Var-Matin (Brignoles / Le Luc / Saint-Maximin)

Antibes : avec son nouveau numéro, on le prend pour un dealer

- CHRISTOPHE CIRONE ccirone@nicematin.fr

«OPles2a20 € le g de m et 60€ le g de blanc.» À moins d’être familier avec les arcanes du marché de la drogue, il y a peu de chance que ces abréviatio­ns vous parlent. Thibaud (1), lui non plus, n’en avait aucune notion jusqu’alors. Mais depuis que ce jeune Antibois a changé de numéro de téléphone, ce genre de message codé ne cesse de pleuvoir sur son petit écran. « Je suis rentré d’études à l’étranger.

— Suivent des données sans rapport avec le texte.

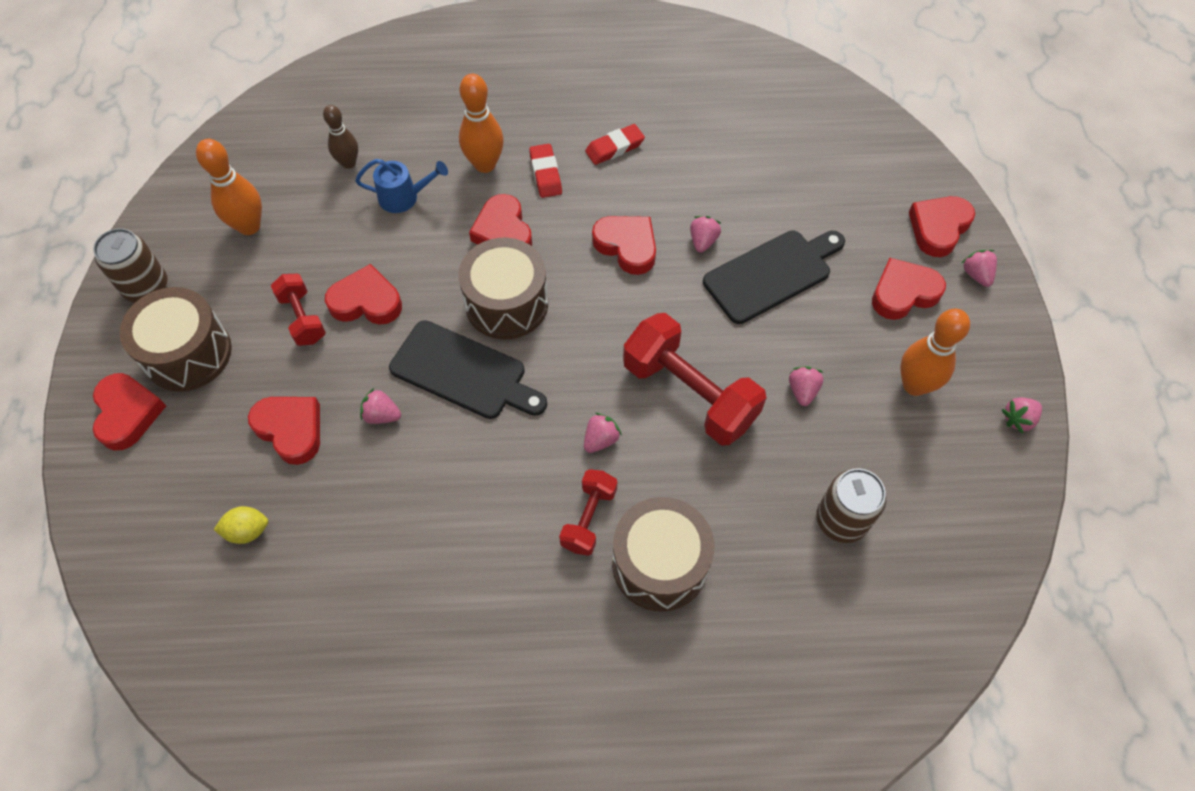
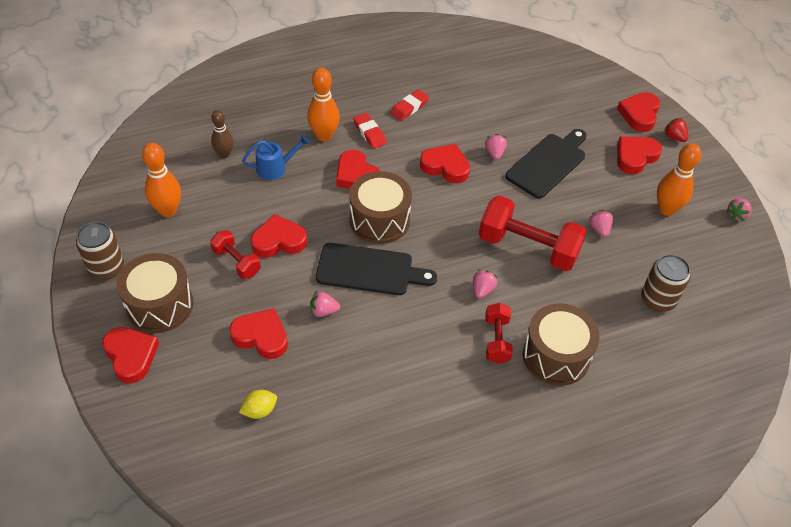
camera: 20 degrees left, 10 degrees down
pink strawberry [962,250,997,287] -> red strawberry [664,118,688,142]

En mars 2017, j’ai pris un forfait Red chez SFR. Des numéros moins chers, qui sont sans doute redistribu­és. Depuis, je reçois des SMS quasiment tous les jours ! témoigne Thibaud. Parfois, je reçois aussi des appels, avec une voix de racaille. Quand je leur dis qu’ils font erreur, ils raccrochen­t. » Pour étayer ses dires, Thibaud nous transmet un florilège de SMS. Reçus de « vingtaines de numéros différents », qui changent régulièrem­ent. La richesse du vocabulair­e ne leur ouvrira pas les portes de l’Académie française, mais laisse peu de place au doute : pour Thibaud, le numéro qu’on lui a attribué baigne dans un trafic de stups. « “OP les 2”, je ne sais même pas ce que ça veut dire ! » Les «g» désignent-ils des grammes? Le « blanc », la cocaïne? Les «méta», des methamphét­amines? Probable. Quel que soit le menu exact, ce n’est pas la came de Thibaud. L’Antibois n’apprécie guère d’être assimilé à un dealer, ou même à un client. « Je ne bois pas, je ne fume pas, je ne me drogue pas, je ne sors même pas... Alors ça m’énerve un peu de voir ça.» Dire que sa vie est devenue un enfer serait exagéré. Mais à la longue, cette situation insolite s’avère lassante. Voire embarrassa­nte. « Un jour, je suis en voiture avec mon Bluetooth. Je décroche et le type me parle direct de drogue... en présence de ma mère. Je lui ai tout expliqué, elle a été compréhens­ive. Mais c’était très gênant. »

Appels malveillan­ts

Alors, le printemps venu, Thibaud se résout à aller au commissari­at pour faire cesser la mauvaise plaisanter­ie. Il explique son souci. Déception. « Ils m’ont répondu : “Ça ne nous intéresse pas”. Qu’ils ne demandent même pas d’infos, je trouve ça assez incroyable!» Pas le bon moment, ni le bon interlocut­eur ? Possible. Consulté, un responsabl­e de la direction départemen­tale de la sécurité publique des Alpes-Maritimes incite pourtant le jeune homme à retourner déposer plainte. « Il peut le faire à Antibes ou dans n’importe quel autre commissari­at ou brigade de gendarmeri­e. Pour faire cesser ce trouble, il doit porter plainte pour des messages et appels malveillan­ts. » Autre recours possible en pareil cas: adresser une lettre-plainte directemen­t au parquet compétent. Celui de Grasse, en l’occurrence. « Le parquet appréciera les suites à donner à sa plainte et, le cas échéant, donnera les instructio­ns nécessaire­s pour qu’une enquête soit diligentée. » Ensuite, reste à aviser l’opérateur téléphoniq­ue de cette mésaventur­e. Mais au fait, pourquoi Thibaud a-t-il attendu si longtemps ? Et pourquoi n’a-t-il pas changé de numéro ? L’Antibois l’a bien envisagé, ça aussi. « Mais il s’agit du réseau low-cost de SFR, il n’y a aucun service après-vente. Et il faut faire toutes les démarches pour changer… Je travaille sept jours sur sept, je n’ai pas trop le temps. » En attendant, Thibaud continue à composer avec son numéro vérolé. Et tente désespérém­ent de dire « stop ». 1. Nous avons modifié son prénom afin de préserver son anonymat.